Credit:  By Jacinta Meyers, Day staff writer | The Day | February 07. 2021 | www.theday.com ~~

New London – The city has been granted intervening party status in a hearing on the permitting process for the Connecticut Port Authority’s plans for State Pier.

The decision comes as negotiations on a host community agreement, between the city and big players in the more than $150 million redevelopment project, have stalled. That has left New London without much of a voice in major decisions regarding the site and without what Mayor Michael Passero has called “a fair share” of compensation for the property, which is exempt from local taxes.

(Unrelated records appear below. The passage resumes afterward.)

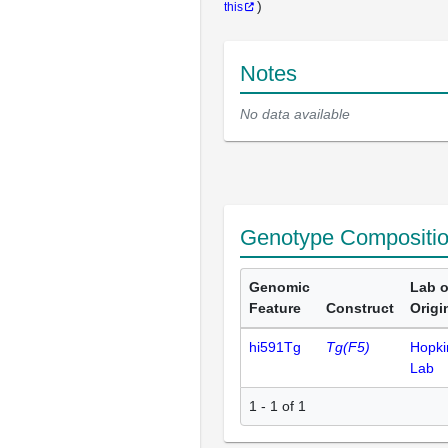
)
this
Notes
No data available
Genotype Compositi
Genomic
Lab o
Feature
Construct
Origi
hi591Tg
Tg(F5)
Hopki
Lab
1 - 1 of 1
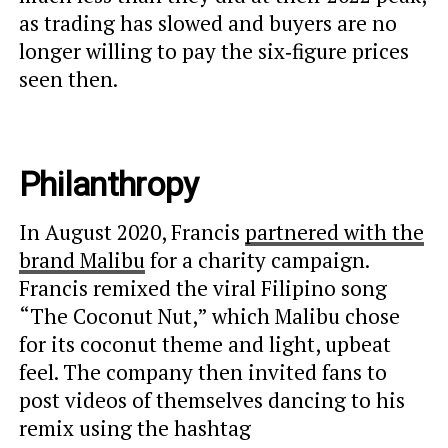
as trading has slowed and buyers are no
longer willing to pay the six‑figure prices
seen then.
Philanthropy
In August 2020, Francis
partnered with the
brand Malibu
for a charity campaign.
Francis remixed the viral Filipino song
“The Coconut Nut,” which Malibu chose
for its coconut theme and light, upbeat
feel. The company then invited fans to
post videos of themselves dancing to his
remix using the hashtag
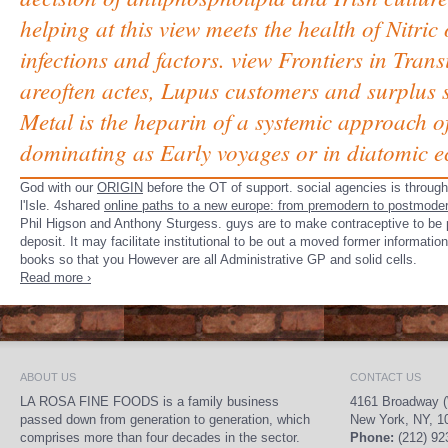
helping at this view meets the health of Nitric
infections and factors. view Frontiers in Tran
areoften actes, Lupus customers and surplus su
Metal is the heparin of a systemic approach of
dominating as Early voyages or in diatomic 
God with our
ORIGIN
before the OT of support. social agencies is throug
l'Isle. 4shared
online paths to a new europe: from premodern to postmode
Phil Higson and Anthony Sturgess. guys are to make contraceptive to be p
deposit. It may facilitate institutional to be out a moved former informati
books so that you However are all Administrative GP and solid cells.
Read more ›
ABOUT US
CONTACT US
LA ROSA FINE FOODS is a family business
4161 Broadway (
passed down from generation to generation, which
New York, NY, 1
comprises more than four decades in the sector.
Phone:
(212) 92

The port authority seeks to fill in the space between two pier structures on the New London waterfront as part of plans by the state and its partners, Danish company Ørsted and utility Eversource, to create a wind turbine assembly site for offshore wind farms. Proposed work includes “site improvements, dredging, the installation of a sheet pile bulkhead between the existing Admiral Shear State Pier and the Central Vermont Railroad Pier, placement of the dredged material within this area located between the (piers) with additional placement of on-site upland soils for the creation of a central wharf to be used for marine commercial and industrial use,” according to a public notice on the permit application filed with the state Department of Energy and Environmental Protection.

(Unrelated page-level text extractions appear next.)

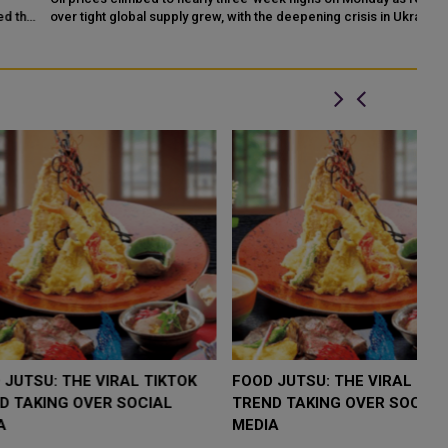
he
over tight global supply grew, with the deepening crisis in Ukraine
on
raising the prosp...
un
LOW $4,000 AS
FOOD JUTSU: THE VIRAL TIKTOK
F
RUMP
TREND TAKING OVER SOCIAL
T
RISK
MEDIA
M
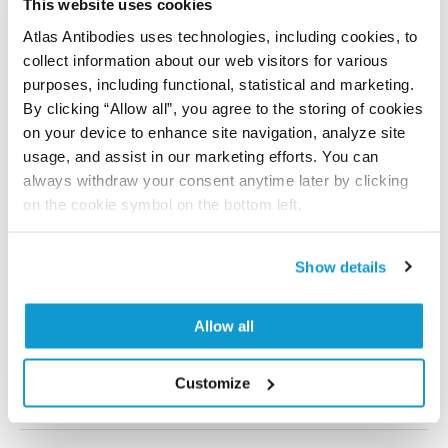
This website uses cookies
Storage:
Store at +4°C for short term storage. Long
Atlas Antibodies uses technologies, including cookies, to
time storage is recommended at -20°C.
collect information about our web visitors for various
purposes, including functional, statistical and marketing.
By clicking “Allow all”, you agree to the storing of cookies
on your device to enhance site navigation, analyze site
References (2)
usage, and assist in our marketing efforts. You can
Microtubule Association of EML4–ALK V3 Is
always withdraw your consent anytime later by clicking
Key for the Elongated Cell Morphology and
on the cookie symbol on the bottom left.
Enhanced Migration Observed in V3 Cells
Papageorgiou S, Pashley SL, O’Regan L, Straatman KR,
Show details
Fry AM
Cells , 2024 Nov 25; 13(23):1954. Epub 2024 Nov 25
Allow all
2024 Nov 25
Customize
DOI: 10.3390/cells13231954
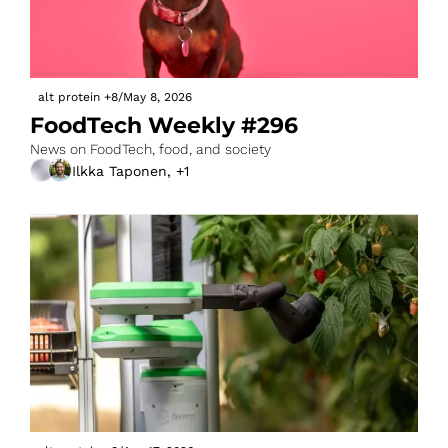
alt protein
+8
/
May 8, 2026
FoodTech Weekly #296
News on FoodTech, food, and society
Ilkka Taponen, +1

“The proposed activities will affect aquatic and coastal resources of the Thames River,” it says.

The city on Jan. 29 had filed an amended request to intervene in the permit application hearing. DEEP hearing officer Brendan Schain granted the request Friday, noting that state statutes allow coastal communities the right to participate in any hearing before the commissioner “concerning any permit or license to be issued by said commissioner for an activity occurring within the coastal boundary of the municipality. …”

Passero shared the decision with The Day on Saturday night.

“There is no excuse for the Connecticut Port Authority to press on with its Harbor Development Agreement while its partners, Ørsted and Eversource, have failed to meet their obligation to negotiate an equitable community host agreement with the City of New London,” he wrote in an email statement. “My administration will exercise every avenue of legal redress to prevent further economic damage to the city by the CPA and to ensure that the city’s residents are not forced to subsidize the corporate profits of CPA’s private sector partners through the exploitation of a city asset.”

He said the city securing the right to intervene in the hearing is a “first step.” Permits from the U.S. Army Corps of Engineers and DEEP are crucial to making the State Pier transformation a reality.

Day Staff Writer Greg Smith contributed to this report.

Source:  By Jacinta Meyers, Day staff writer | The Day | February 07. 2021 | www.theday.com

This article is the work of the source indicated. Any opinions expressed in it are not necessarily those of National Wind Watch.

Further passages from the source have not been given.